• **TASK OBJECTIVE**:
Transcribe all of the data exactly. Omit the pictures.

• **DATA TO EXAMINE**:
>>>

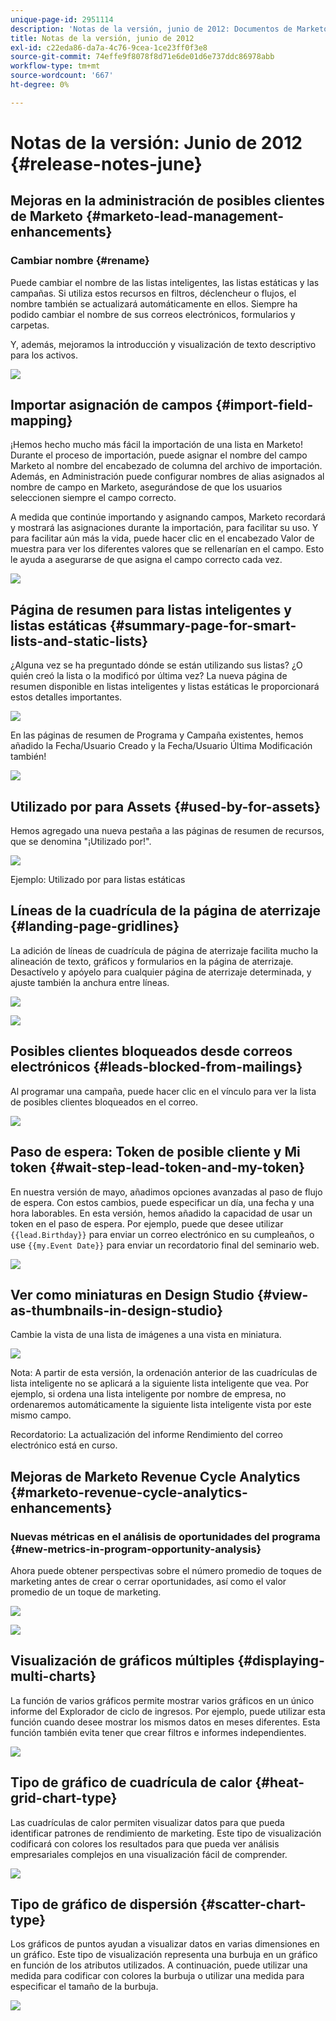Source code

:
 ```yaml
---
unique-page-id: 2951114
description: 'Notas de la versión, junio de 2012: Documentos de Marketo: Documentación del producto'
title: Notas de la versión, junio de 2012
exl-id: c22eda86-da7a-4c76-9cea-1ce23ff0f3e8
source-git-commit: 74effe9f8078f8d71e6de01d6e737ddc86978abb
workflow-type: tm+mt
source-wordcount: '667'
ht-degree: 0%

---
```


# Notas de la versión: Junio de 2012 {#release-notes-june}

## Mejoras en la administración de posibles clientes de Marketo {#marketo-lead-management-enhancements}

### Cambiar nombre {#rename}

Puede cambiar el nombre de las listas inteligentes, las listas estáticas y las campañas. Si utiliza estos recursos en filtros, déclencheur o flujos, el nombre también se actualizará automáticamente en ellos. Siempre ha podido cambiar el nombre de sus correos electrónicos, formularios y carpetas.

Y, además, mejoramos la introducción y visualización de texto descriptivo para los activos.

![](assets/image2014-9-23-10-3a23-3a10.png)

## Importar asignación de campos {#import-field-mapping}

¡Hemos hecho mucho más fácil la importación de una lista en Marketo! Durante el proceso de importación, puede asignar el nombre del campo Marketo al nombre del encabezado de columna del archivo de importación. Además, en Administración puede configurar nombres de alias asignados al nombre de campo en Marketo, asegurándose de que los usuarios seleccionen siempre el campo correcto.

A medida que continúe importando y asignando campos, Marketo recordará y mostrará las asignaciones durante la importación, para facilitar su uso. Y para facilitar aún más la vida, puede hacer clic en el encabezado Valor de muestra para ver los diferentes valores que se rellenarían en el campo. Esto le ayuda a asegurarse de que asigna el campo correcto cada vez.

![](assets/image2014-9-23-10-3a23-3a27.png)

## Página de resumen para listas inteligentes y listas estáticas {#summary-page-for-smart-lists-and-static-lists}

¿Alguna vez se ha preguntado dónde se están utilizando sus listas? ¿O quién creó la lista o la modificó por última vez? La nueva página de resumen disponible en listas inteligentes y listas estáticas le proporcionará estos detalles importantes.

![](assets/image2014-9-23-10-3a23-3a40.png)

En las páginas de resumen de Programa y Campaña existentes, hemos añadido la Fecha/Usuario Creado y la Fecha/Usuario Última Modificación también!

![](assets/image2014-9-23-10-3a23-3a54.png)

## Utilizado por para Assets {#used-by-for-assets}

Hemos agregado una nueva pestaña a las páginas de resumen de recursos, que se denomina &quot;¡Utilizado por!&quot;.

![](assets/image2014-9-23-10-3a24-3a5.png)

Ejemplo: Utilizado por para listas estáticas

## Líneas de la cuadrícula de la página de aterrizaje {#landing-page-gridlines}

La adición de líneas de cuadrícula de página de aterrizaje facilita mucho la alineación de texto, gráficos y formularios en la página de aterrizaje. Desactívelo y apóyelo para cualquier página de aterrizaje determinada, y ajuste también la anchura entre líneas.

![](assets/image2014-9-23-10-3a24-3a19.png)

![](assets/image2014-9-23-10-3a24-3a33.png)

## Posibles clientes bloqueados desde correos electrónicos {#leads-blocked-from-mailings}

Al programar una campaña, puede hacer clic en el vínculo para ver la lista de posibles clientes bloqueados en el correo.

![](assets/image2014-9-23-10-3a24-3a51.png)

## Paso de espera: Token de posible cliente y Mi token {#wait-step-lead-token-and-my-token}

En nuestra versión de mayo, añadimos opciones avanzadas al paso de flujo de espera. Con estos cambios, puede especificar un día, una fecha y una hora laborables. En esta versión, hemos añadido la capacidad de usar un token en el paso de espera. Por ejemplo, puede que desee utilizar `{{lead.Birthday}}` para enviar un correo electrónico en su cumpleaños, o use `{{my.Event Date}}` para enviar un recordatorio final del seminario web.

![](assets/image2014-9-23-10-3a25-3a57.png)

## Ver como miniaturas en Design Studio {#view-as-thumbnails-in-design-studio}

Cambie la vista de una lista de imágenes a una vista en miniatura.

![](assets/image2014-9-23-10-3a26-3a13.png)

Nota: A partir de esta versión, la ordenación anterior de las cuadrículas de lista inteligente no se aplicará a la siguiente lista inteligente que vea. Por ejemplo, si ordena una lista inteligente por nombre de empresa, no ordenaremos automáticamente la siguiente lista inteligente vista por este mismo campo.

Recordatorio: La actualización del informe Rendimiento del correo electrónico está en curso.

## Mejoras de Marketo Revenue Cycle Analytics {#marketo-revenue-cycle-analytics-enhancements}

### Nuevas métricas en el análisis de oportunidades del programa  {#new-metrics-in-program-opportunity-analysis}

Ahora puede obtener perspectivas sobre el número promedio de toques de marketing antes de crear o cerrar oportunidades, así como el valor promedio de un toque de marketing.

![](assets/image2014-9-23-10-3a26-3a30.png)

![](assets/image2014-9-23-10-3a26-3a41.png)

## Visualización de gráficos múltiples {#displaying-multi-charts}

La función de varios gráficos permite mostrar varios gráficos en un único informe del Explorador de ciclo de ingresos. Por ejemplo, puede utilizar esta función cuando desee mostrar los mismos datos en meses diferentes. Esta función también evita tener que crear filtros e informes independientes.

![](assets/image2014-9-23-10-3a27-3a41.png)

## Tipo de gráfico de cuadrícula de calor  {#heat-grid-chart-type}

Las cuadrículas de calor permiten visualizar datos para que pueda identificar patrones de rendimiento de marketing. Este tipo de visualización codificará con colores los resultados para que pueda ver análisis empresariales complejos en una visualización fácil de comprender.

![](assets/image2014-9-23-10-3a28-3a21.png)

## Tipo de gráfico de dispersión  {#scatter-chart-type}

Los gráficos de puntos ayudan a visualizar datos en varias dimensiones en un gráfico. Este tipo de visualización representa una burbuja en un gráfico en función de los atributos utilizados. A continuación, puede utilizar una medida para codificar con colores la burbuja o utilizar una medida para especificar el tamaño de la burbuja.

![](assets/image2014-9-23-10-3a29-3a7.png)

<<<

• **SOLUTION TO THE PROBLEM**:
Source code

:
 ```yaml
---
unique-page-id: 2951114
description: 'Notas de la versión, junio de 2012: Documentos de Marketo: Documentación del producto'
title: Notas de la versión, junio de 2012
exl-id: c22eda86-da7a-4c76-9cea-1ce23ff0f3e8
source-git-commit: 74effe9f8078f8d71e6de01d6e737ddc86978abb
workflow-type: tm+mt
source-wordcount: '667'
ht-degree: 0%

---
```


# Notas de la versión: Junio de 2012 {#release-notes-june}

## Mejoras en la administración de posibles clientes de Marketo {#marketo-lead-management-enhancements}

### Cambiar nombre {#rename}

Puede cambiar el nombre de las listas inteligentes, las listas estáticas y las campañas. Si utiliza estos recursos en filtros, déclencheur o flujos, el nombre también se actualizará automáticamente en ellos. Siempre ha podido cambiar el nombre de sus correos electrónicos, formularios y carpetas.

Y, además, mejoramos la introducción y visualización de texto descriptivo para los activos.

![](assets/image2014-9-23-10-3a23-3a10.png)

## Importar asignación de campos {#import-field-mapping}

¡Hemos hecho mucho más fácil la importación de una lista en Marketo! Durante el proceso de importación, puede asignar el nombre del campo Marketo al nombre del encabezado de columna del archivo de importación. Además, en Administración puede configurar nombres de alias asignados al nombre de campo en Marketo, asegurándose de que los usuarios seleccionen siempre el campo correcto.

A medida que continúe importando y asignando campos, Marketo recordará y mostrará las asignaciones durante la importación, para facilitar su uso. Y para facilitar aún más la vida, puede hacer clic en el encabezado Valor de muestra para ver los diferentes valores que se rellenarían en el campo. Esto le ayuda a asegurarse de que asigna el campo correcto cada vez.

![](assets/image2014-9-23-10-3a23-3a27.png)

## Página de resumen para listas inteligentes y listas estáticas {#summary-page-for-smart-lists-and-static-lists}

¿Alguna vez se ha preguntado dónde se están utilizando sus listas? ¿O quién creó la lista o la modificó por última vez? La nueva página de resumen disponible en listas inteligentes y listas estáticas le proporcionará estos detalles importantes.

![](assets/image2014-9-23-10-3a23-3a40.png)

En las páginas de resumen de Programa y Campaña existentes, hemos añadido la Fecha/Usuario Creado y la Fecha/Usuario Última Modificación también!

![](assets/image2014-9-23-10-3a23-3a54.png)

## Utilizado por para Assets {#used-by-for-assets}

Hemos agregado una nueva pestaña a las páginas de resumen de recursos, que se denomina &quot;¡Utilizado por!&quot;.

![](assets/image2014-9-23-10-3a24-3a5.png)

Ejemplo: Utilizado por para listas estáticas

## Líneas de la cuadrícula de la página de aterrizaje {#landing-page-gridlines}

La adición de líneas de cuadrícula de página de aterrizaje facilita mucho la alineación de texto, gráficos y formularios en la página de aterrizaje. Desactívelo y apóyelo para cualquier página de aterrizaje determinada, y ajuste también la anchura entre líneas.

![](assets/image2014-9-23-10-3a24-3a19.png)

![](assets/image2014-9-23-10-3a24-3a33.png)

## Posibles clientes bloqueados desde correos electrónicos {#leads-blocked-from-mailings}

Al programar una campaña, puede hacer clic en el vínculo para ver la lista de posibles clientes bloqueados en el correo.

![](assets/image2014-9-23-10-3a24-3a51.png)

## Paso de espera: Token de posible cliente y Mi token {#wait-step-lead-token-and-my-token}

En nuestra versión de mayo, añadimos opciones avanzadas al paso de flujo de espera. Con estos cambios, puede especificar un día, una fecha y una hora laborables. En esta versión, hemos añadido la capacidad de usar un token en el paso de espera. Por ejemplo, puede que desee utilizar `{{lead.Birthday}}` para enviar un correo electrónico en su cumpleaños, o use `{{my.Event Date}}` para enviar un recordatorio final del seminario web.

![](assets/image2014-9-23-10-3a25-3a57.png)

## Ver como miniaturas en Design Studio {#view-as-thumbnails-in-design-studio}

Cambie la vista de una lista de imágenes a una vista en miniatura.

![](assets/image2014-9-23-10-3a26-3a13.png)

Nota: A partir de esta versión, la ordenación anterior de las cuadrículas de lista inteligente no se aplicará a la siguiente lista inteligente que vea. Por ejemplo, si ordena una lista inteligente por nombre de empresa, no ordenaremos automáticamente la siguiente lista inteligente vista por este mismo campo.

Recordatorio: La actualización del informe Rendimiento del correo electrónico está en curso.

## Mejoras de Marketo Revenue Cycle Analytics {#marketo-revenue-cycle-analytics-enhancements}

### Nuevas métricas en el análisis de oportunidades del programa  {#new-metrics-in-program-opportunity-analysis}

Ahora puede obtener perspectivas sobre el número promedio de toques de marketing antes de crear o cerrar oportunidades, así como el valor promedio de un toque de marketing.

![](assets/image2014-9-23-10-3a26-3a30.png)

![](assets/image2014-9-23-10-3a26-3a41.png)

## Visualización de gráficos múltiples {#displaying-multi-charts}

La función de varios gráficos permite mostrar varios gráficos en un único informe del Explorador de ciclo de ingresos. Por ejemplo, puede utilizar esta función cuando desee mostrar los mismos datos en meses diferentes. Esta función también evita tener que crear filtros e informes independientes.

![](assets/image2014-9-23-10-3a27-3a41.png)

## Tipo de gráfico de cuadrícula de calor  {#heat-grid-chart-type}

Las cuadrículas de calor permiten visualizar datos para que pueda identificar patrones de rendimiento de marketing. Este tipo de visualización codificará con colores los resultados para que pueda ver análisis empresariales complejos en una visualización fácil de comprender.

![](assets/image2014-9-23-10-3a28-3a21.png)

## Tipo de gráfico de dispersión  {#scatter-chart-type}

Los gráficos de puntos ayudan a visualizar datos en varias dimensiones en un gráfico. Este tipo de visualización representa una burbuja en un gráfico en función de los atributos utilizados. A continuación, puede utilizar una medida para codificar con colores la burbuja o utilizar una medida para especificar el tamaño de la burbuja.

![](assets/image2014-9-23-10-3a29-3a7.png)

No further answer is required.